▸ **Directions for this task**
Nothing but a number is wanted here: the tally of lines in the material below that include "organizations".

▸ **Information supplied**
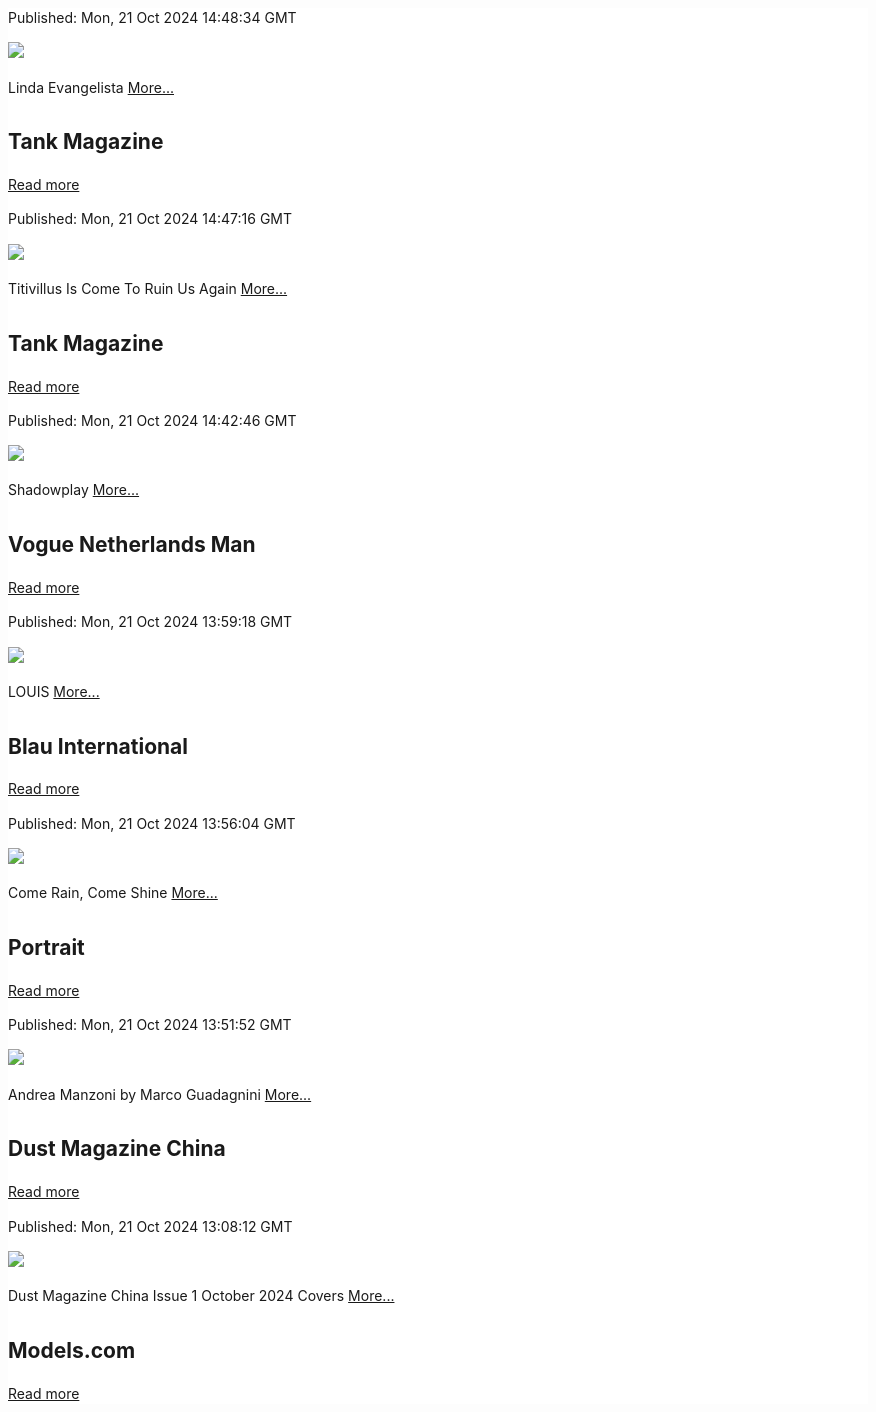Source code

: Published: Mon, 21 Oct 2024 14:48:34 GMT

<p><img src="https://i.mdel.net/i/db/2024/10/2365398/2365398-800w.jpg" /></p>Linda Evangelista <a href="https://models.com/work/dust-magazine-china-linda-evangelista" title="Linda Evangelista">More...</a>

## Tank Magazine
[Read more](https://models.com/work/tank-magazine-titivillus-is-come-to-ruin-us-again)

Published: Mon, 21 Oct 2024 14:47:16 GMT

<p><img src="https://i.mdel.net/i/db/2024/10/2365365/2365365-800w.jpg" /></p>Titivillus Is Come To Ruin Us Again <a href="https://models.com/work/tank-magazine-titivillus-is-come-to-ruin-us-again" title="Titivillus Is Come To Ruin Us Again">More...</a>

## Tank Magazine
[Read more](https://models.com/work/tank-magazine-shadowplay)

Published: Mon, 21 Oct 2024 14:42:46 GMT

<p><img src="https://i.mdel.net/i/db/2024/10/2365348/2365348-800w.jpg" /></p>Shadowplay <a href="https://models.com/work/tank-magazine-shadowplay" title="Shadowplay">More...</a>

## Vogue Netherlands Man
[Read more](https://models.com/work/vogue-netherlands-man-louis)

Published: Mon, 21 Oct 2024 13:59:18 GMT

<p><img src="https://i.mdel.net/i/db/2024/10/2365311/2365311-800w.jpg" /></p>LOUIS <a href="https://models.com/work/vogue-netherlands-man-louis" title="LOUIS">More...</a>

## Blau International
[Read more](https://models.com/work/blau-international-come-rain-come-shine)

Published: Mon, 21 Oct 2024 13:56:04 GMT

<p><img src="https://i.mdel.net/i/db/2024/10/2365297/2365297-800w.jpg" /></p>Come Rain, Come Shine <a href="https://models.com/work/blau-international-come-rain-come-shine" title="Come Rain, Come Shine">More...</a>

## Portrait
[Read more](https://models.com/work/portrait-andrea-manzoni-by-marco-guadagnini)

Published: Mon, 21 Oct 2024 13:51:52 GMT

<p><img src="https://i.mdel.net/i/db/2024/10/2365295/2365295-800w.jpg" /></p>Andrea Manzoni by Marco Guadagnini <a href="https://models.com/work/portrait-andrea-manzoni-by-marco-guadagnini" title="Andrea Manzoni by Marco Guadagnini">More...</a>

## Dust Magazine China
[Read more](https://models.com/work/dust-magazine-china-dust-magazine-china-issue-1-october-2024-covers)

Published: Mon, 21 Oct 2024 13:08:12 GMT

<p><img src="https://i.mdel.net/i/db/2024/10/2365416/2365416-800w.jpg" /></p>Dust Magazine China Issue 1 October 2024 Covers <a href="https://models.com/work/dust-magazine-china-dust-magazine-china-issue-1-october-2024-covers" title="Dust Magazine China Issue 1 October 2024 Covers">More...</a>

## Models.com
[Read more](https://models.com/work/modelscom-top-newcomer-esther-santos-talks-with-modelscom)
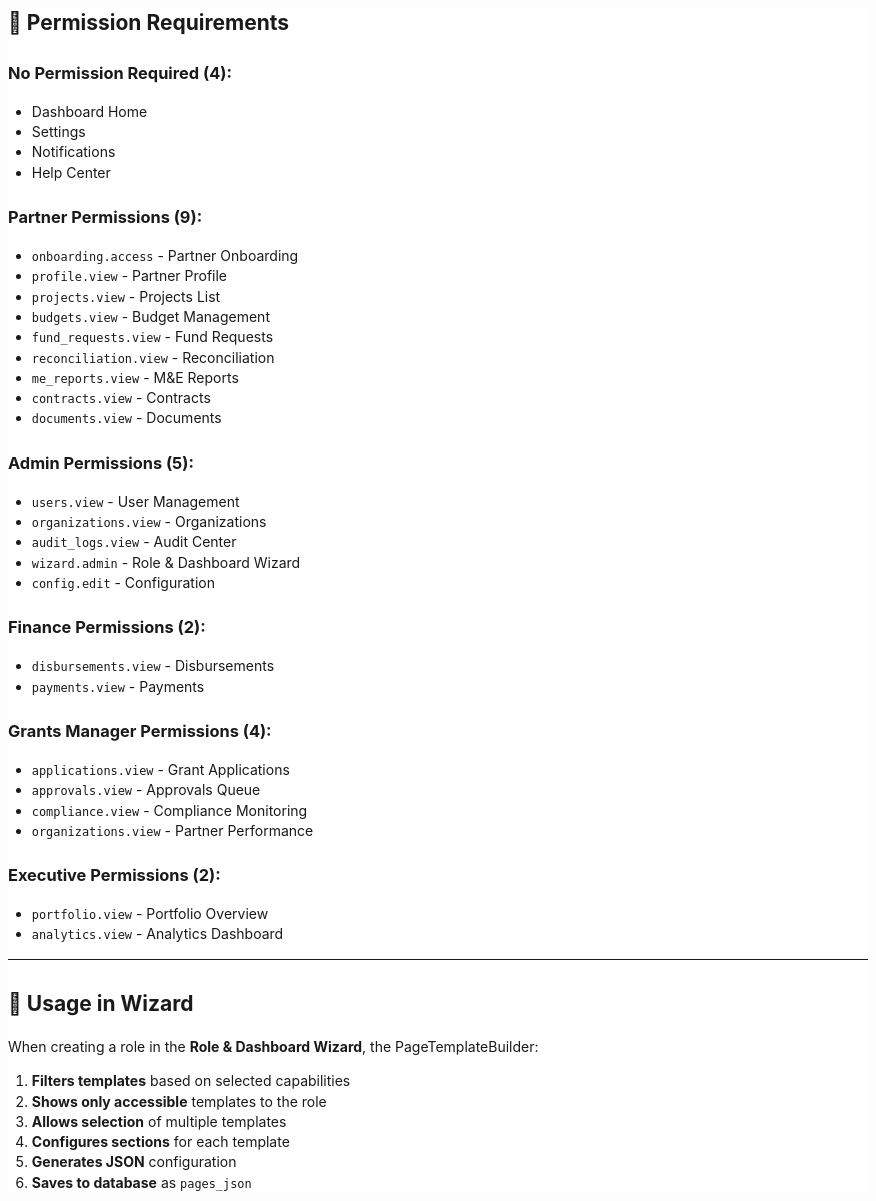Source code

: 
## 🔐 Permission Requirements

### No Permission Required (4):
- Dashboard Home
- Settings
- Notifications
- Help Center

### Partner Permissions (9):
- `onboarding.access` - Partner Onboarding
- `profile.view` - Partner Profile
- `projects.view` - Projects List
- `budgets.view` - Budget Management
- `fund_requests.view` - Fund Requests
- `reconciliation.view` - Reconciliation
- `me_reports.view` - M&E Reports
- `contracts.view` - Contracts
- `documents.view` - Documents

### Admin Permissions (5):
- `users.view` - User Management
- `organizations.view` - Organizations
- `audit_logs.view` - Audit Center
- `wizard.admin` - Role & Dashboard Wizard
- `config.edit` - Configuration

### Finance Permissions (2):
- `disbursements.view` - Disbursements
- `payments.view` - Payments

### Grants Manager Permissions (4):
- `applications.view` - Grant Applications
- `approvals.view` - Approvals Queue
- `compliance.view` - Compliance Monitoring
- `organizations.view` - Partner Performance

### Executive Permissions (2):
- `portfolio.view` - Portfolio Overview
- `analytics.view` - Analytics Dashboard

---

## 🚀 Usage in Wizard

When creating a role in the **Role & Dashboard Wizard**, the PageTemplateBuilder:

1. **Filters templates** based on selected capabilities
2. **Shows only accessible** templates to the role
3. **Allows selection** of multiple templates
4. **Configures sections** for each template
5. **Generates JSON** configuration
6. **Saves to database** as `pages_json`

▸ **Answer**
2